Tackling root causes requires concerted action by the international community, a euphemism often involving American soft and hard power; opposition to which is another key theme of the STWC. There’s no need to abandon an anti-imperialist impulse or the need to overcome vast inequalities of power and wealth. But American and British crimes and mistakes don’t provide a war guilt that disqualifies them from a progressive role.

The west long treated the Middle East as a petrol pump and propped up its tyrannies. Now, in rhetoric at least, the emphasis is on democratisation. It is not a theme that should be left to the neo-cons but a natural value for social democrats who should assist democrats in the region. Professor Brian Brivati says: ‘There has been no greater abdication of leadership by the left since 1945 than its failure in the past decade to articulate how we should transform tyranny into freedom.’ He rightly says that ‘it is time for the left to take off the anti-American blinkers and see what voters across the Middle East want our help to build: freedom and democracy. If we don’t engage, these new states will have no idea that social democracy was even an option.’

The US’s ‘realist’ mantra, ‘your enemy’s enemy is your friend,’ is arguably going down the pan. But parts of the anti-war left have adopted it. Iraqi Kurds were once backed by the left, but fell into disfavour when protected by US/UK no-fly zones under which they built a pluralist society.

The bitterness over the invasion of Iraq won’t disappear anytime soon. If, and it is a big if, Iraq does develop a stable and federal democratic system, we could all rejoice while maintaining the integrity of our positions on the war. Success for Iraqi democrats does not mean justification for the war. Solidarity is not a Trojan horse. Sadly, anti-war leaders are on the wrong side of the divide between those who wish to reinstate minority rule or even a medieval theocracy, and those who back social democracy. Success in Iraq could also transform the Middle East by tackling its economic and social backwardness – the main root cause of jihadist death cults.

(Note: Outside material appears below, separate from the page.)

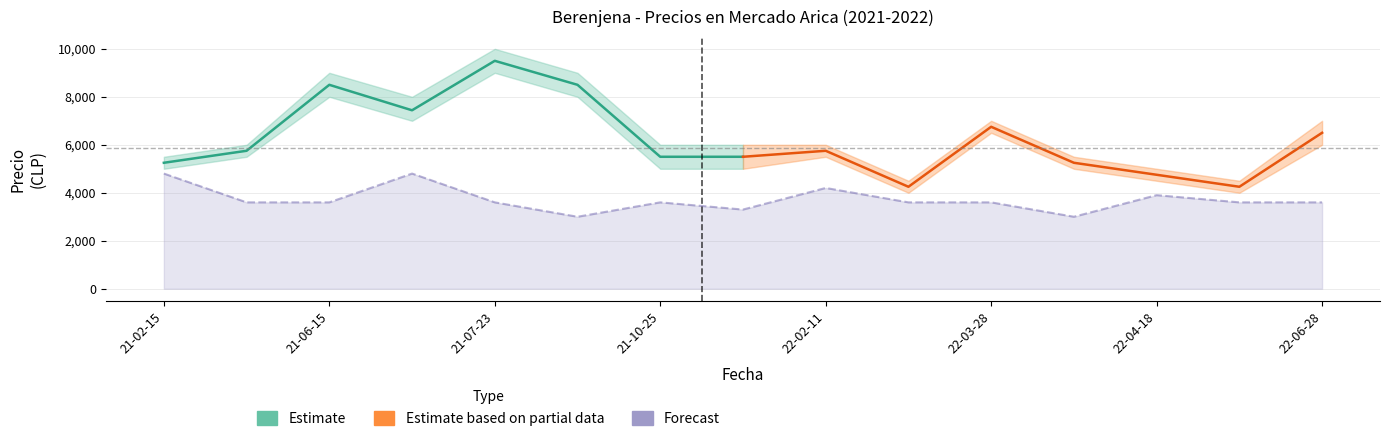

Between 21-06-15 and 21-02-15, which is larger?

21-06-15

Three years on, the STWC is a pale shadow of its former self, with less influence on debates on how humanitarian intervention should be conducted in the future. Galloway has become a big pussy-cat, but the poisonous rhetoric of armchair revolutionaries, who ignore or insult Iraqi labour voices facing great dangers from Islamists and Ba’athists, pollutes progressive politics. There is still not enough concerted emphasis on practical ways of helping our Iraqi comrades. It’s a basic question of solidarity. Are we up for it?